[img id=”80763″ align=”alignleft”] How to Lose Friends & Alienate People opens with a young man equating Hollywood to Shangri-La. It’s hardly an original thought, but then, not much in the movie is. A toothless publishing-industry satire that wastes its competent cast, Alienate may have fared better as a two-part episode of Ugly Betty.
Simon Pegg stars as Sidney Young (Toby Young in the book and in real life), a hapless schmuck who infiltrates the corridors of a high-profile glossy called Sharps. But the media-world observations in The Devil Wears Prada were sharper, and as editor-in-chief, Meryl Streep’s Miranda Priestly (thinly based on Vogue’s Anna Wintour) was more memorable than Jeff Bridges’s Clayton Harding (thinly based on Vanity Fair’s Graydon Carter).
This is not to imply that Alienate isn’t enjoyable—just inconsequential. The problem is that so many of Young’s actions strain credulity, even for this brand of broad comedy. Showing up to your first day at a new office in a shirt that says “Young, Dumb, and Full of Cum” is too much even for the gaffer on the new John Waters flick. Pretending you’re the handler of the star of Babe 3 so you can sneak past the velvet rope is kind of funny, but come on—even ten years later, everyone knows Babe: Pig in the City flopped. Why would a studio bankroll a sequel now?

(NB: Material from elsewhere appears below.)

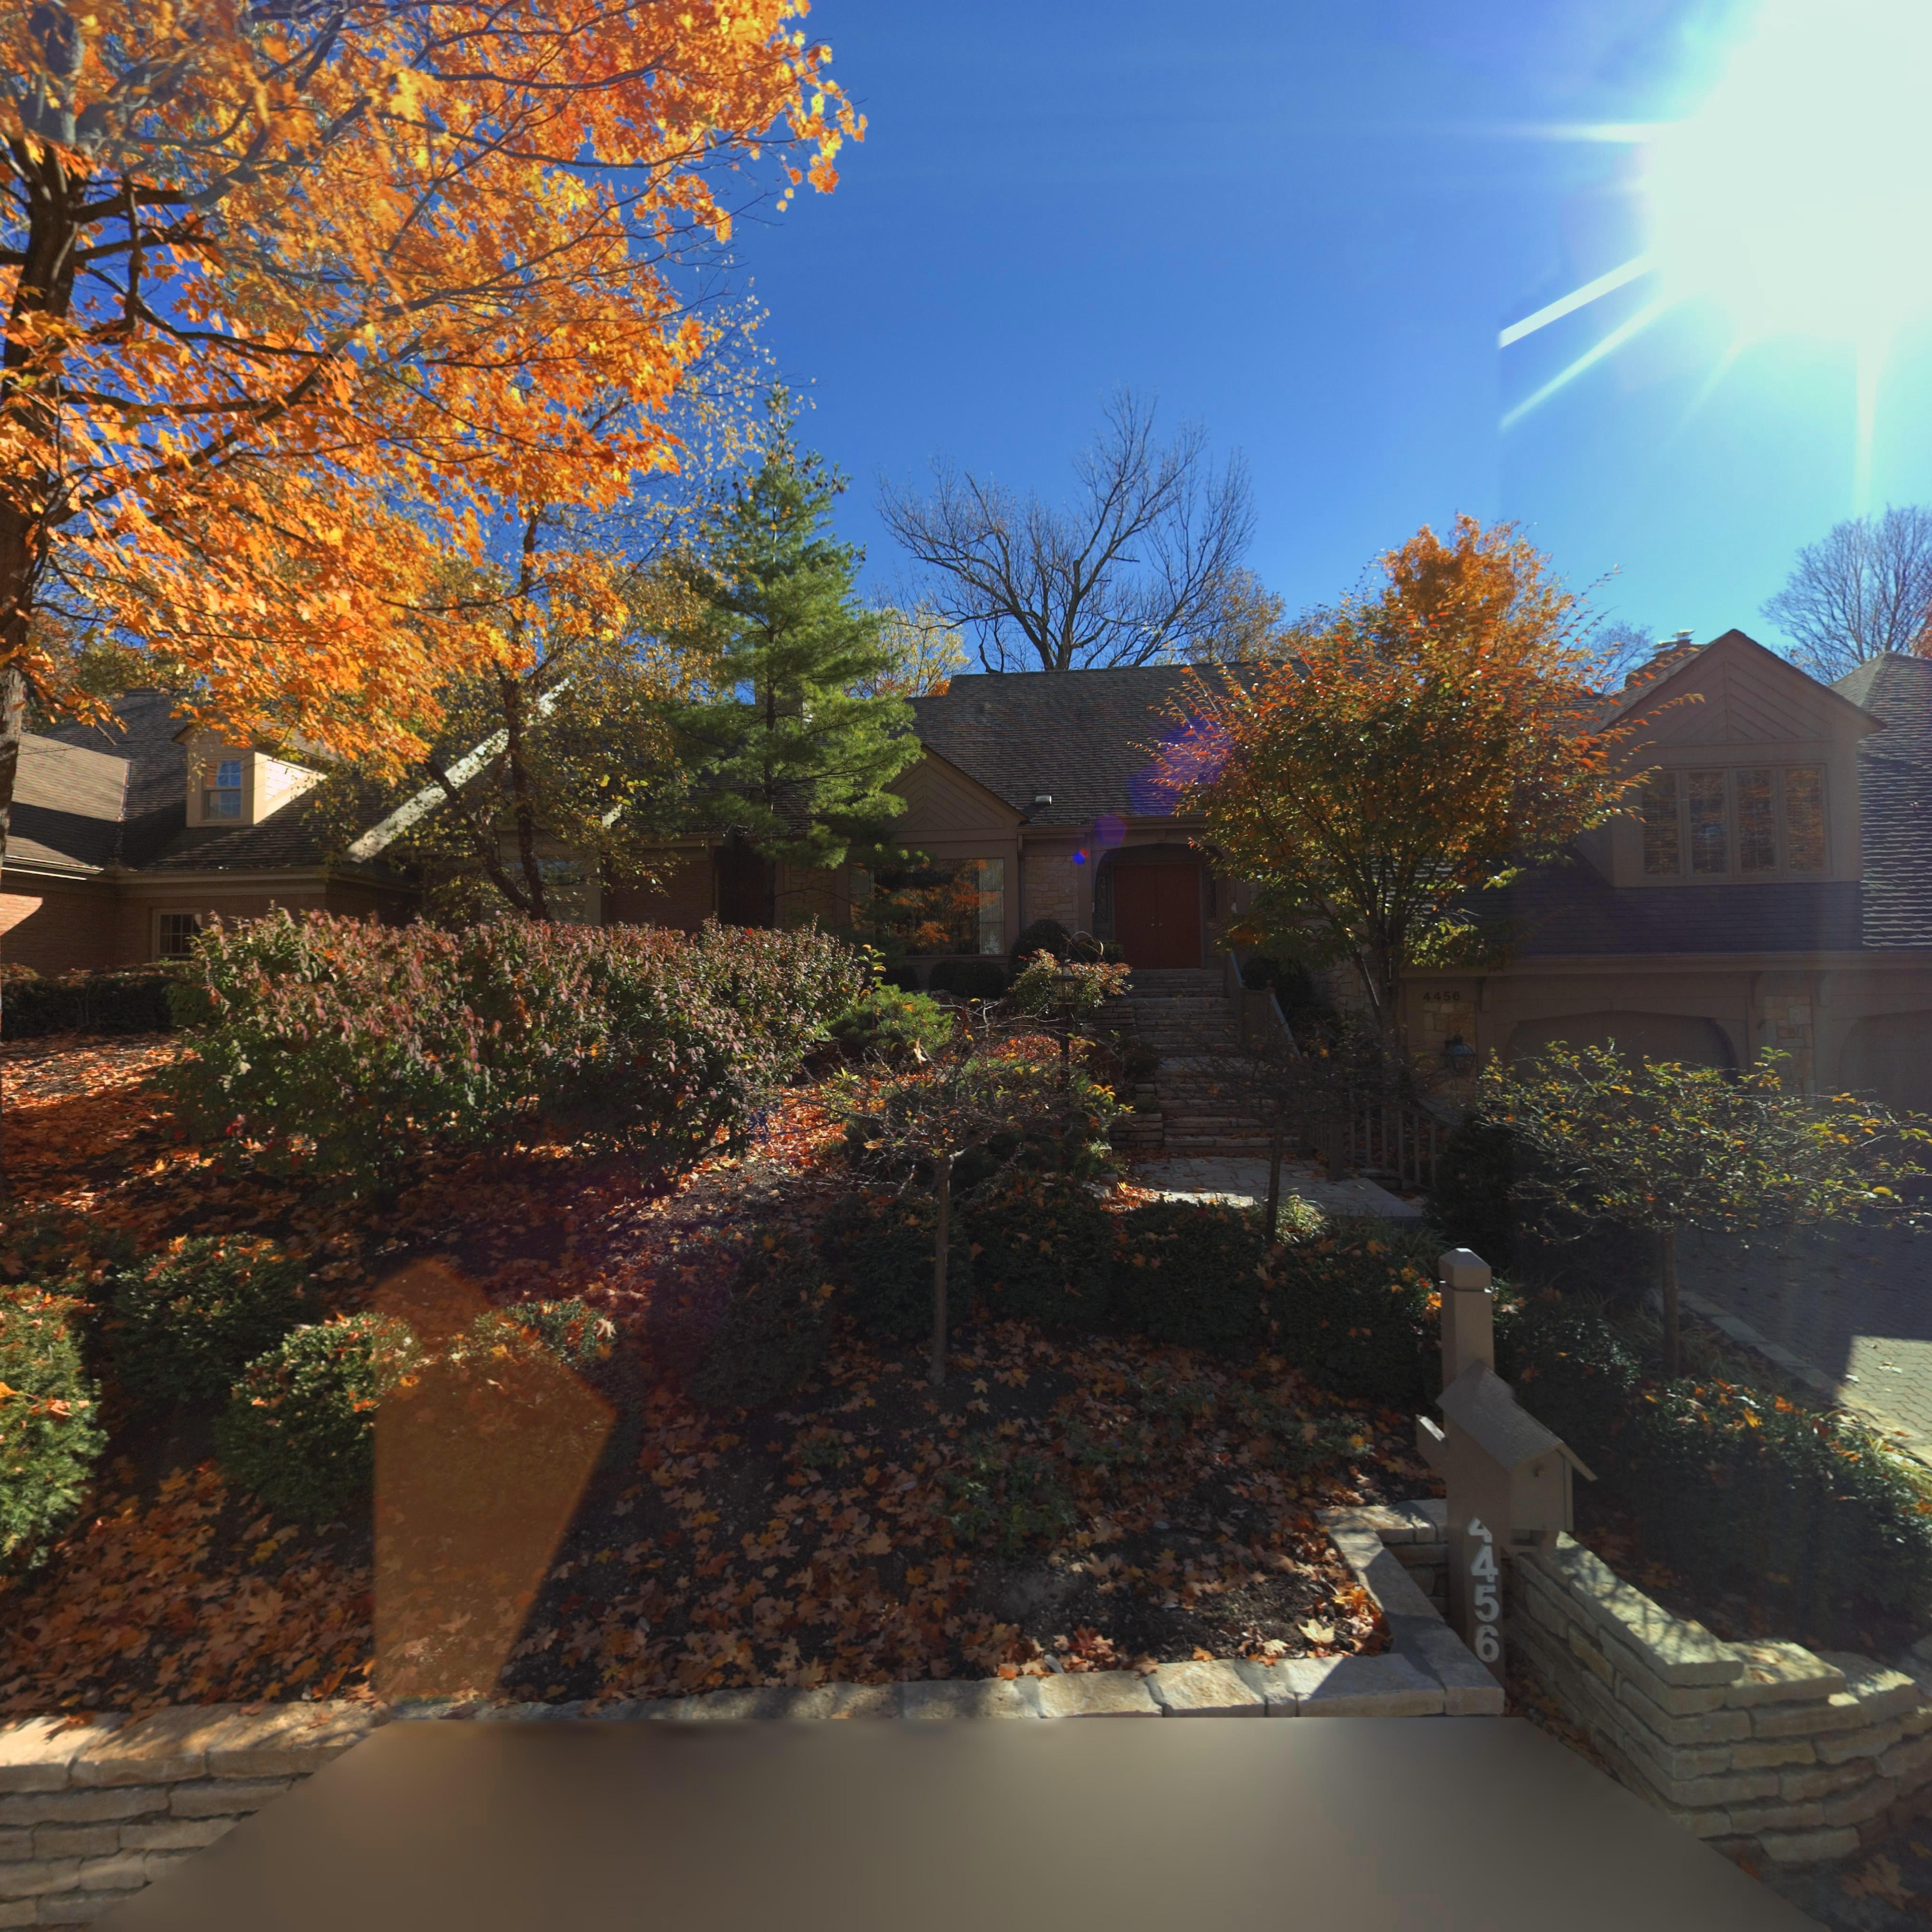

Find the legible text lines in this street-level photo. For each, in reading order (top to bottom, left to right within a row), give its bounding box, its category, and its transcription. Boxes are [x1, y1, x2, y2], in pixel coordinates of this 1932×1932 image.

[1422, 990, 1462, 1003] StreetNumber: 4456
[1468, 1541, 1503, 1665] StreetNumber: 456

Stale references like this abound in Alienate, which does boast one pretty funny running gag—a sadly plausible biopic called Mother Teresa: The Making of a Saint, starring the shallow young starlet Sophie Maes (Transformers’ Megan Fox). It would have fit right in the slew of fake trailers that open Tropic Thunder. And though featuring deceased director Anthony Minghella’s son Max as a spoiled young auteur was a stroke of casting genius, the rest of the line-up reads like a Who’s Who of Hollywood in the ’90s. Kirsten Dunst (who arguably had her best roles in that decade), Gillian Anderson, Jeff Bridges—are these really the famous faces the producers wanted for a supposedly au courant parody? Even Minghella’s Vincent Lepak is accused of “think[ing] cinema started with Tarantino,” which almost feels old-school at this point.
To be fair, Alienate may feel a little too ’90s because the memoir on which it is based happened in the ’90s. In a recent interview, Young admits, “I think it’s probably tougher to make it [in New York media] now than it was 13 years ago, particularly in the print media…. I probably wouldn’t be working for Vanity Fair, I’d probably be working as Nick Denton’s slave at Gawker and being paid nothing.” But if director Robert B. Weide is going for a period piece, the tone is wildly inconsistent, with all cocaine references hearkening back at least to the ’80s. And if Babe 2 was released in ’98, well, I haven’t had this much trouble keeping track of time since Memento.
In a case of life imitating art imitating life, Toby Young was strongly advised to keep away from the set after Dunst allegedly mistook his advice as a criticism of her acting ability. To his credit, Young is gracious in his account of the matter, citing the old Hollywood maxim that “being a writer on the set of your movie is like being a husband in a maternity ward”: essentially useless. (Besides, Young admits, he didn’t even write the movie.) But if Young had criticized Dunst’s performance, it wouldn’t be completely unwarranted; her ingenue character is indistinguishable, from Wimbledon to Wag the Dog to Eternal Sunshine of the Spotless Mind. She’s always playing bland, unobjectionable young women with vaguely troubling moral crises; in Alienate, the crisis is choosing lovable loser Sidney over her cad of a boyfriend. (The film keeps his identity under wraps until the second half, though you’ll have it figured out long before then.) She’s a talented actress, but isn’t it time for her to de-glam and sink her teeth into some choice Oscar bait?
But back to the Shangri-La delusion. A pivotal plot point involves Sidney’s mother’s career as a starlet. But if Sidney’s mom was a minor celebrity—with the endless striving and ass-kissing that entails—why would her son have an idealized impression of Hollywood at all? Wouldn’t he be familiar with callbacks and failed pilots and contentious relationships with agents? It’s not as if Young was some bit player, either; the sight of her in a lusciously shot black-and-white movie triggers an epiphany as Sidney channel-surfs in a hotel room.
At the Alienate screening, I was lucky enough to introduce myself to Roger Ebert, who was very gracious about my sycophantism (perhaps because it was in the spirit of the film we just watched). He couldn’t talk at the moment, but he nodded and gestured encouragingly as I rambled on about the Sun-Times. It was inspiring to witness a celebrity sharing his passion in spite of a recent setback—and a much more effective argument against Hollywood’s equivalence with Shangri-La.